1.) Natural law the way that Walker embraces it is a myth. We’ve established that in our rebuttal.

2.) Except for the stupid part about consciences adhering to natural law and not God’s special revelation no theonomist would disagree with the paragraph from Walker above.

AW wrote,

American culture seems irreparably broken and perverse. We are a nation in moral rebellion against God’s creation and Word. No wonder Theonomy is tempting and attractive right now—it provides an easy adhesive to fix America’s problems. Let me suggest, though, that turning toward a just society doesn’t begin with installing parapets on our roofs (Deut. 22:8). We look not for culture to be redeemed, but for the redeemed to speak prophetically to the culture as only the church can: through the power of the gospel.

BLMc responds,

1.) Easy adhesive? Does Walker know how much work it would take for God’s people to no longer be antinomian again? In order for theonomy to gain traction theonomists have to pray that the Spirit of Christ would convert men like Walker. This is a work only God can do.
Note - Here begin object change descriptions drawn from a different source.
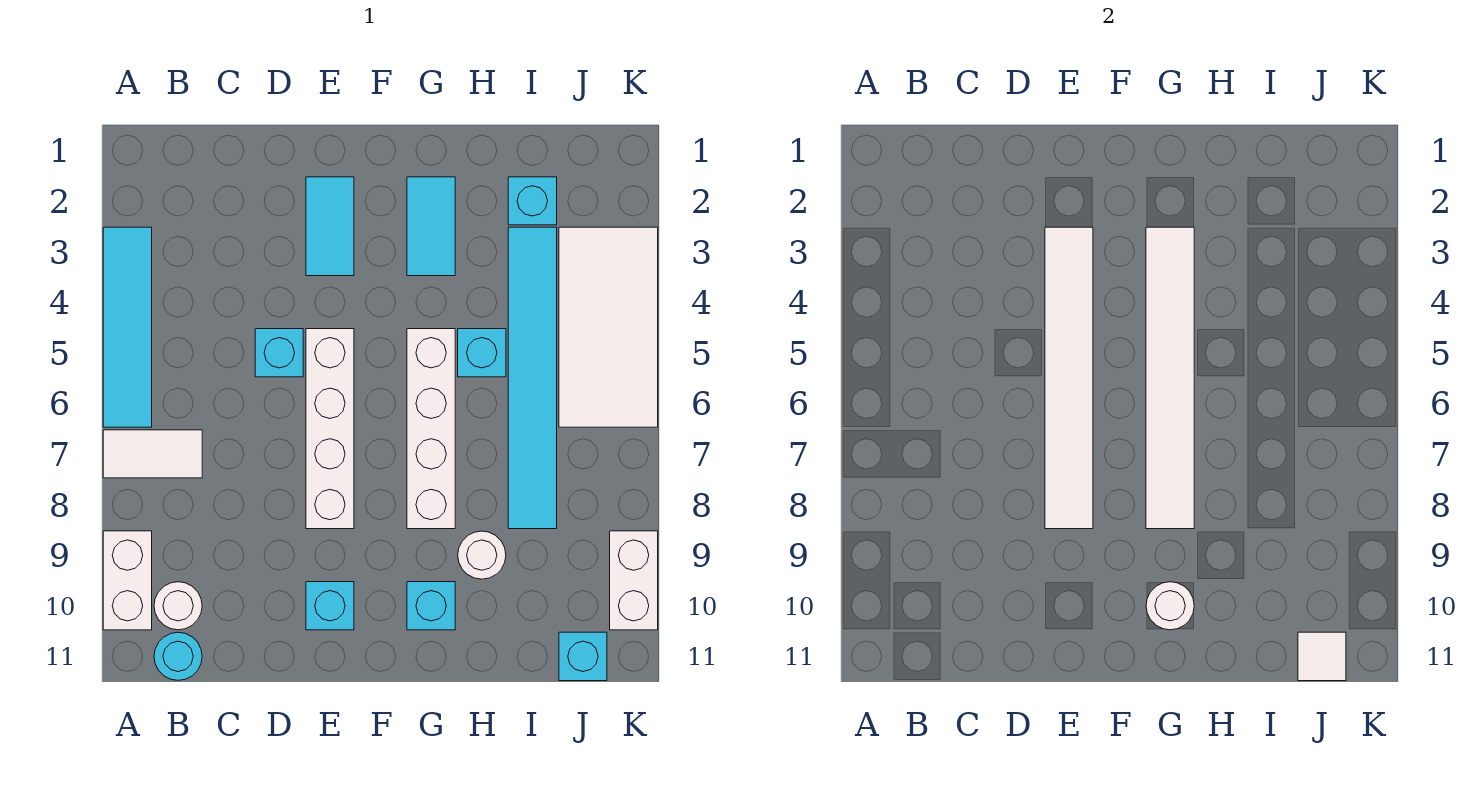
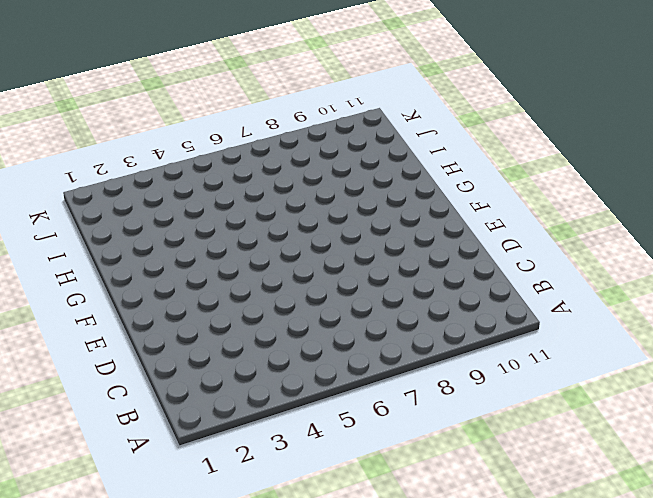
none -> cyan tile A3:A6 level 1
none -> white tile A7:B7 level 1
none -> white brick A9:A10 level 1

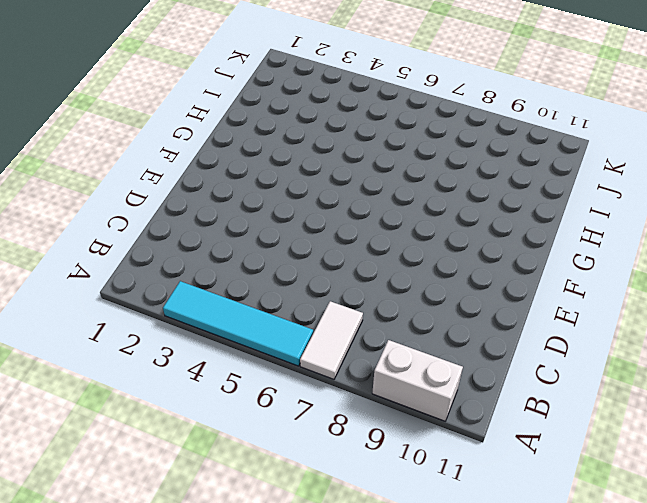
none -> white round brick B10 level 1
none -> cyan round brick B11 level 1
none -> cyan brick D5 level 1

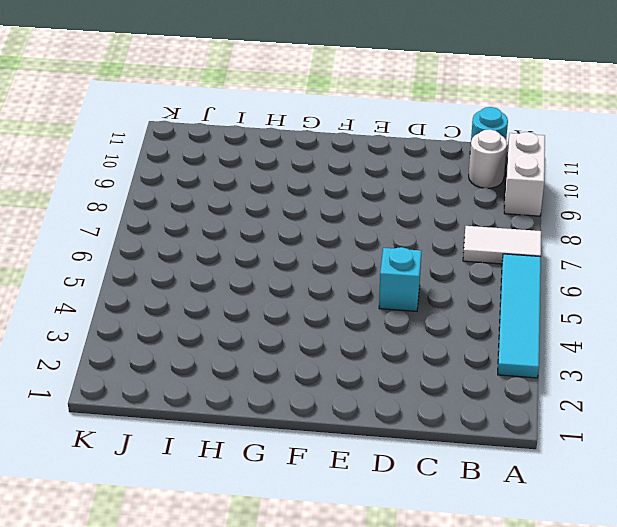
none -> cyan tile E2:E3 level 1
none -> white brick E5:E8 level 1
none -> cyan brick E10 level 1

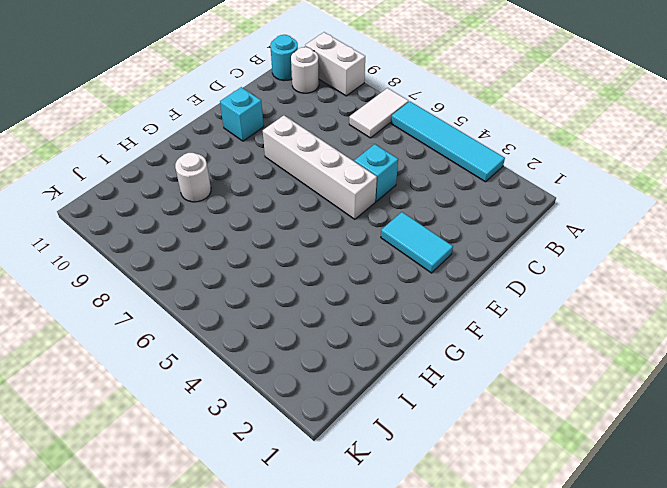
none -> cyan tile G2:G3 level 1
none -> white brick G5:G8 level 1
none -> cyan brick G10 level 1

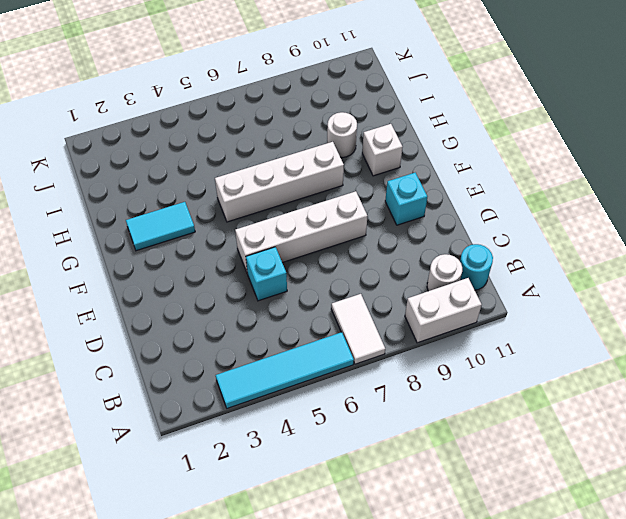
white brick G10 level 1 -> cyan brick G10 level 1
none -> cyan tile E2:E3 level 1
none -> cyan brick H5 level 1
none -> cyan brick I2 level 1

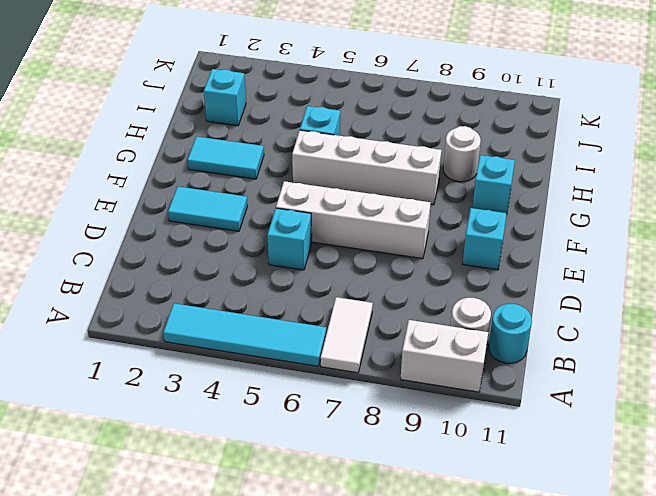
none -> cyan tile I3:I8 level 1
none -> white tile J3:K6 level 1
none -> cyan brick J11 level 1

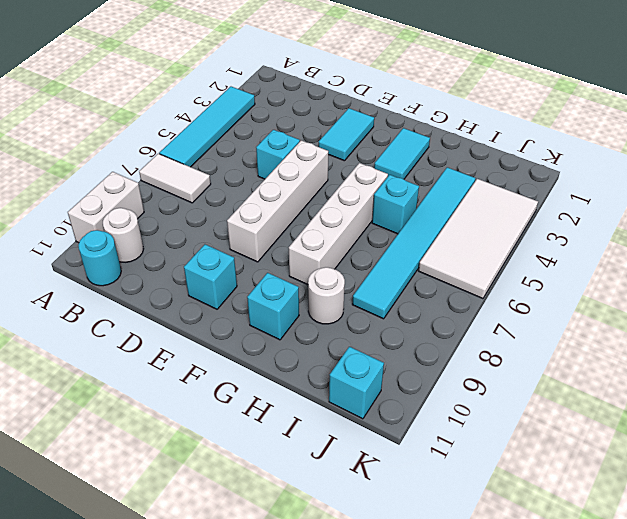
none -> cyan brick I2 level 1
none -> white brick K9:K10 level 1
none -> white tile E3:E8 level 2

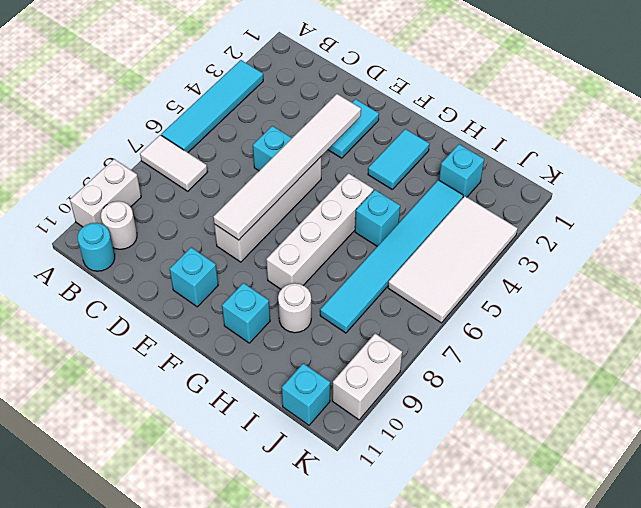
none -> white tile G3:G8 level 2
none -> white round brick G10 level 2
none -> white tile J11 level 2

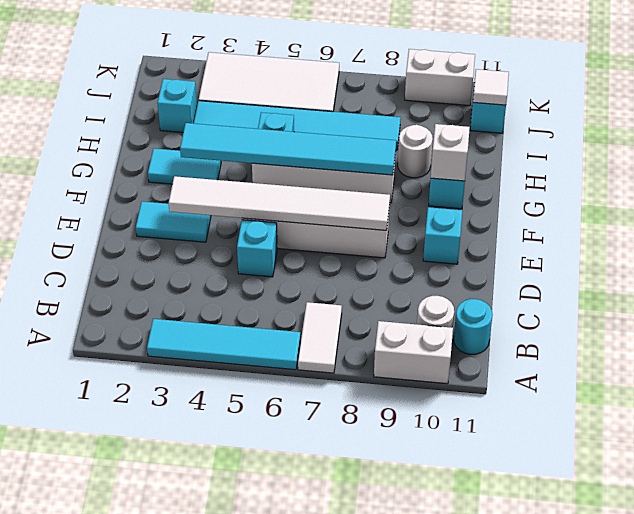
cyan tile G3:G8 level 2 -> white tile G3:G8 level 2
white brick G10 level 2 -> white round brick G10 level 2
2.) Walker proves his absolute idiocy on this subject by appealing to the parapet. Theonomists going back to Bahnsen have routinely used the parapet to show the effect of embracing the civil law as adapted by the general equity. Theonomists have routinely said that the general equity on the parapet means that while we would not require building a parapet around our roofs (since we don’t entertain on pitched roofs as Israel did on their flat roofs) we might take the general equity principle of the parapet and insist that in-ground swimming pools by God’s law should have a parapet around them since someone could fall into them just as someone could fall off a roof in ancient Israel. I find it stunning that Walker is criticizing theonomy without knowing this.

3.) Theonomists do look for the culture to be reconciled to Christ. As Christians (and not Anabaptists like Walker) theonomists have been given the ministry of reconciliation ( II Cor. 5:18) and theonomist know that as men are reconciled to Christ then the culture they create will share in that reconciliation. Reconciled men create reconciled culture. So theonomists do look for culture to be reconciled but only as the inevitable byproduct of the creators of culture being reconciled. This isn’t that difficult Andy.

4.) Walker above gives us yet another false dichotomy. There is no reason that reconciled men cannot speak prophetically to a culture that is going from reconciliation to reconciliation and that as through the power of the Gospel.